I have written fiction now and then since I was seven. But I never finished any of my stories. Not until I ran into a period of burnout nine years ago. I realized that I had to be creative in some way, and for once I had plenty of time to be so. I was very determined to write, but as you can imagine, not very stable or critical.
I did write my first crime novel, though, and I even sent it off to a few publishing houses. Well, I learned what a standard rejection letter looks like, and after some time I understood that they were right.
Was I a writer? Perhaps, but certainly not a good one.
I planned and wrote my second crime novel around 2002. Krystalnætter (Crystal Nights) begins with a prehistory in 1938 and continues in the 1960s in the village where I grew up. I sent it off to several publishers, and this time most of them sent me kind or even encouraging rejections. The writing was good, and so was the environment, but the plot was not exciting enough.
Now I could see that I was developing into a better writer. (And though I may never be able to sell Crystal Nights, I am still proud of parts of that novel).
My third novel was written in the period 2004-2007 (latest version: 2009).I made two major mistakes: first I didn´t plan it properly (some writers don´t have to, but I know I do). Second, I tried to add some of the femikrimi features I saw in the Scandinavian crime novels I read all the time. I ended up with a weak and silly protagonist I didn´t even like myself. The plot was good, though, and I think it may be possible to make a proper story out of it one day.
In 2009 a Danish blogger wrote about a free, online writing course. I am sure all my regulars know all about this, but in brief, I learned quite a lot about writing techniques and getting to the point.
Was I a writer?
Well, technically I had learned a lot, and this was the time when I began letting people around me know I wanted to write. I began taking myself a bit more seriously, and I began translating my short writing exercises into English.

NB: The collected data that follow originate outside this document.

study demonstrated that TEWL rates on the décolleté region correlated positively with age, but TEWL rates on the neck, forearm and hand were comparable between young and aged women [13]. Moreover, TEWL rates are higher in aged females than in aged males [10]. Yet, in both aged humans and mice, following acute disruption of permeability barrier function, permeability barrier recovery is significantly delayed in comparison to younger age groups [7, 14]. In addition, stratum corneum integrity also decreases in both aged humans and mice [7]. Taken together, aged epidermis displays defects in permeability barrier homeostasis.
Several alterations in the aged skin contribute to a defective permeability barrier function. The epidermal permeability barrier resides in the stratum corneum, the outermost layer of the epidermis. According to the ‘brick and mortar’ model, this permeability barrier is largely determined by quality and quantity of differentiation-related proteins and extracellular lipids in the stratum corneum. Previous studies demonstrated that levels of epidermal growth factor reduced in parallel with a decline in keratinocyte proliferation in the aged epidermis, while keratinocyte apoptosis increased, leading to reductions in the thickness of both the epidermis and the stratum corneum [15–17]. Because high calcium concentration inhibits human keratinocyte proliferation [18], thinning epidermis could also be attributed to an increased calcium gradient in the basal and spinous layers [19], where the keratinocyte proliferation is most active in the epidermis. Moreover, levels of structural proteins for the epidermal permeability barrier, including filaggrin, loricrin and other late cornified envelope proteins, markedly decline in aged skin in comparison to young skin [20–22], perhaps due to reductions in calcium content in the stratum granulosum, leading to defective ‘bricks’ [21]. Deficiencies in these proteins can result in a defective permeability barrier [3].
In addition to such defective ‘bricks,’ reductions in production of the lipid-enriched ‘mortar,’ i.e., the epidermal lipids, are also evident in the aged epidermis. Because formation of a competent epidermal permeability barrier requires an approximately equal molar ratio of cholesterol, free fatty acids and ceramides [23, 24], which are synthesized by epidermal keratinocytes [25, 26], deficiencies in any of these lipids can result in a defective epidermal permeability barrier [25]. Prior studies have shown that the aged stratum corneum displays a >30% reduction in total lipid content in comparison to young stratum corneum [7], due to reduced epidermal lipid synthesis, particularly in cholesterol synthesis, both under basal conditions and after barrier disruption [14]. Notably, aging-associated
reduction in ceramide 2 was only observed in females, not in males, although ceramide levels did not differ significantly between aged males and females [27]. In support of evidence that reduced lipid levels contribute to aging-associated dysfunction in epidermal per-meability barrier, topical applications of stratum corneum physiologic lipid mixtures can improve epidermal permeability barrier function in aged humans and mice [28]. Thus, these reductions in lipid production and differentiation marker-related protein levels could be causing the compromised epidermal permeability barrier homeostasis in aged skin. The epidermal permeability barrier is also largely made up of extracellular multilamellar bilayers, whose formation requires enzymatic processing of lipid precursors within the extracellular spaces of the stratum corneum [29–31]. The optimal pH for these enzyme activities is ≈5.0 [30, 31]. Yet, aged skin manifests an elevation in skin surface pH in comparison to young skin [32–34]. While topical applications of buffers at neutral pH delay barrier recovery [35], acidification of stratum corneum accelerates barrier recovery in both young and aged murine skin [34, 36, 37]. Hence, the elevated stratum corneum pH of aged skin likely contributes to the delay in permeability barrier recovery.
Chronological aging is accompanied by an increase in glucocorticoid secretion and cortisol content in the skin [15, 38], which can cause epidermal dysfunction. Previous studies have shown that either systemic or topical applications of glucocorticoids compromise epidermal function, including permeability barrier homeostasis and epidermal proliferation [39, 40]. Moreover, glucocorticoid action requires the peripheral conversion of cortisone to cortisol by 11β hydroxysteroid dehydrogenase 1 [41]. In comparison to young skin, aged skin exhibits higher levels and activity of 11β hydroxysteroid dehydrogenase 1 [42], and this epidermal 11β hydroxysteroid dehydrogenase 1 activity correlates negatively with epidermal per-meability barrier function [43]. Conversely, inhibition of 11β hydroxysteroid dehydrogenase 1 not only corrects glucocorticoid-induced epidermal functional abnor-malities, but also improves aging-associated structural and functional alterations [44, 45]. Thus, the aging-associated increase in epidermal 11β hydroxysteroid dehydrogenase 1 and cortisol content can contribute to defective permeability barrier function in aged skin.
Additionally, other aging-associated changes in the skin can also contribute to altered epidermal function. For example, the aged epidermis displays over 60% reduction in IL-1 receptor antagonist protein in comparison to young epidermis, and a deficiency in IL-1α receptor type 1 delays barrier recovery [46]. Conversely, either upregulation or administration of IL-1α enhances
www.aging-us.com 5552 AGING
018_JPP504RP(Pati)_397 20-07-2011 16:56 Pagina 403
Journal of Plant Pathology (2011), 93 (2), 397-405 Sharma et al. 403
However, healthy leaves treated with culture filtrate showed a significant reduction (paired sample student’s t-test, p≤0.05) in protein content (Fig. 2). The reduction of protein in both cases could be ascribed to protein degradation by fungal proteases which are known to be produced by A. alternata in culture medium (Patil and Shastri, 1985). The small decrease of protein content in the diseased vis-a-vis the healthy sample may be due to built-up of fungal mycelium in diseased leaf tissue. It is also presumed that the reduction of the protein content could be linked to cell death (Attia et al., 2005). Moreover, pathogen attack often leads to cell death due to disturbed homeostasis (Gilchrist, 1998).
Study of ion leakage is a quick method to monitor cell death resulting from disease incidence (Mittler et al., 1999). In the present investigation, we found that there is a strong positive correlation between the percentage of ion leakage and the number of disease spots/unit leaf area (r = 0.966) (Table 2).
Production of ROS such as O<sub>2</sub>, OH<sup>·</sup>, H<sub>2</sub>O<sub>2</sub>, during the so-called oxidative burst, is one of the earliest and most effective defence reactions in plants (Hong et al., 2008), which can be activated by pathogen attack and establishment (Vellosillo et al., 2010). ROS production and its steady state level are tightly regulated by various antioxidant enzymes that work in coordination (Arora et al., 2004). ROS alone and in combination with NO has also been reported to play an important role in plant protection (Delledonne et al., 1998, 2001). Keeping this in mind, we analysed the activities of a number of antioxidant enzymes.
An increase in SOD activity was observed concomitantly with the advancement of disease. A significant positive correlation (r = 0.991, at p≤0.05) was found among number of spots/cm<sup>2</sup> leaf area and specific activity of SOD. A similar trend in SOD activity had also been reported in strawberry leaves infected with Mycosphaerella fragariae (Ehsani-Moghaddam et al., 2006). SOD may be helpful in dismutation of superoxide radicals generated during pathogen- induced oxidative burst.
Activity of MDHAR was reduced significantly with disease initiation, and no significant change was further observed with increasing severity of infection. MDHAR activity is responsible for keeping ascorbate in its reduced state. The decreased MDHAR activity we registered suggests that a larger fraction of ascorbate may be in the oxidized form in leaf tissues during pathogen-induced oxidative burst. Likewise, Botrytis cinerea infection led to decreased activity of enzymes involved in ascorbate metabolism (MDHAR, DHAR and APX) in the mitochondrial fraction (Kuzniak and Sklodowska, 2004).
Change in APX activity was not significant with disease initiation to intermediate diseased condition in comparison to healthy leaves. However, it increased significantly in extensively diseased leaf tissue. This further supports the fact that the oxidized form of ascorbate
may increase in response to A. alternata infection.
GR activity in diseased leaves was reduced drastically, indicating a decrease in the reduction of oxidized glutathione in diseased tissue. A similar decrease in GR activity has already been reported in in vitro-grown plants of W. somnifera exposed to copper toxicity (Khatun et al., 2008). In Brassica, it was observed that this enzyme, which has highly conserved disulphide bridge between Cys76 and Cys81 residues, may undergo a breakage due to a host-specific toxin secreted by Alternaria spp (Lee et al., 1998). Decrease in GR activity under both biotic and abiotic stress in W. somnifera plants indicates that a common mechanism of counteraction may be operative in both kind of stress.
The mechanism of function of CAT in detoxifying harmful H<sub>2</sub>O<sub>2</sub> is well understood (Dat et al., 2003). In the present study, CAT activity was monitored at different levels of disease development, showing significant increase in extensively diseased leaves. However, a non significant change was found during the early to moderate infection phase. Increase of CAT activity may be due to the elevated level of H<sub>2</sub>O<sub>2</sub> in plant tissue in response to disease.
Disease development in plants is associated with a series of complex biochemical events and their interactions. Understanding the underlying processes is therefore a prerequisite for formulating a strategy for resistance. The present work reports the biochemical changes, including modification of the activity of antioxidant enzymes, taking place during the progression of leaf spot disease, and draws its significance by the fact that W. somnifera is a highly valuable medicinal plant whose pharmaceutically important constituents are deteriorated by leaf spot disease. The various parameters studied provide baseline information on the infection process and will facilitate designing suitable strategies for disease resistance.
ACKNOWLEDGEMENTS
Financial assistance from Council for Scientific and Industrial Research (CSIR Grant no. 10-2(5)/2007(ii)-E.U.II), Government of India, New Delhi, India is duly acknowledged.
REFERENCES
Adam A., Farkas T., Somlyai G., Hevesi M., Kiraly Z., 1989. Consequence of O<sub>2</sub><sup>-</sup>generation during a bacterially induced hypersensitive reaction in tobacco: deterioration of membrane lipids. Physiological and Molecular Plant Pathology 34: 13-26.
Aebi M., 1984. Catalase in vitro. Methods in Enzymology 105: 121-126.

And in the autumn of 2009 my blog friends persuaded me that my English was so good that I should try to send some of my flash fiction stories off to online magazines.
I sent the first four off in October, and they were all rejected. Since then I have sent ten more off. So far: two rejections. AND ONE ACCEPTED!
Yesterday I found this message in my spam folder:
“We are pleased to tell you that we have decided to publish your story “Lollipop” in Every Day Fiction.”
Am I a writer?
Well, according to my own definition I suppose I am, and soon I will even be a published writer. No date yet, but that doesn´t really matter. Right now I feel quite happy as it is. The pay is $ 3, and as Every Day Fiction is a free, online magazine, I promise to let you all know when and where.
And thank you so much to each and every reader who has helped and encouraged me to keep on writing! Without you, I would never have tried to publish fiction in my second language!
“We’ve got the usual great variety of styles and flavours for you this month, with fresh stories from names you’ll recognize, including Gay Degani and Kevin Shamel, along with a variety of new-to-EDF authors such as Christopher Floyd and Dorte Hummelshoj Jakobsen.”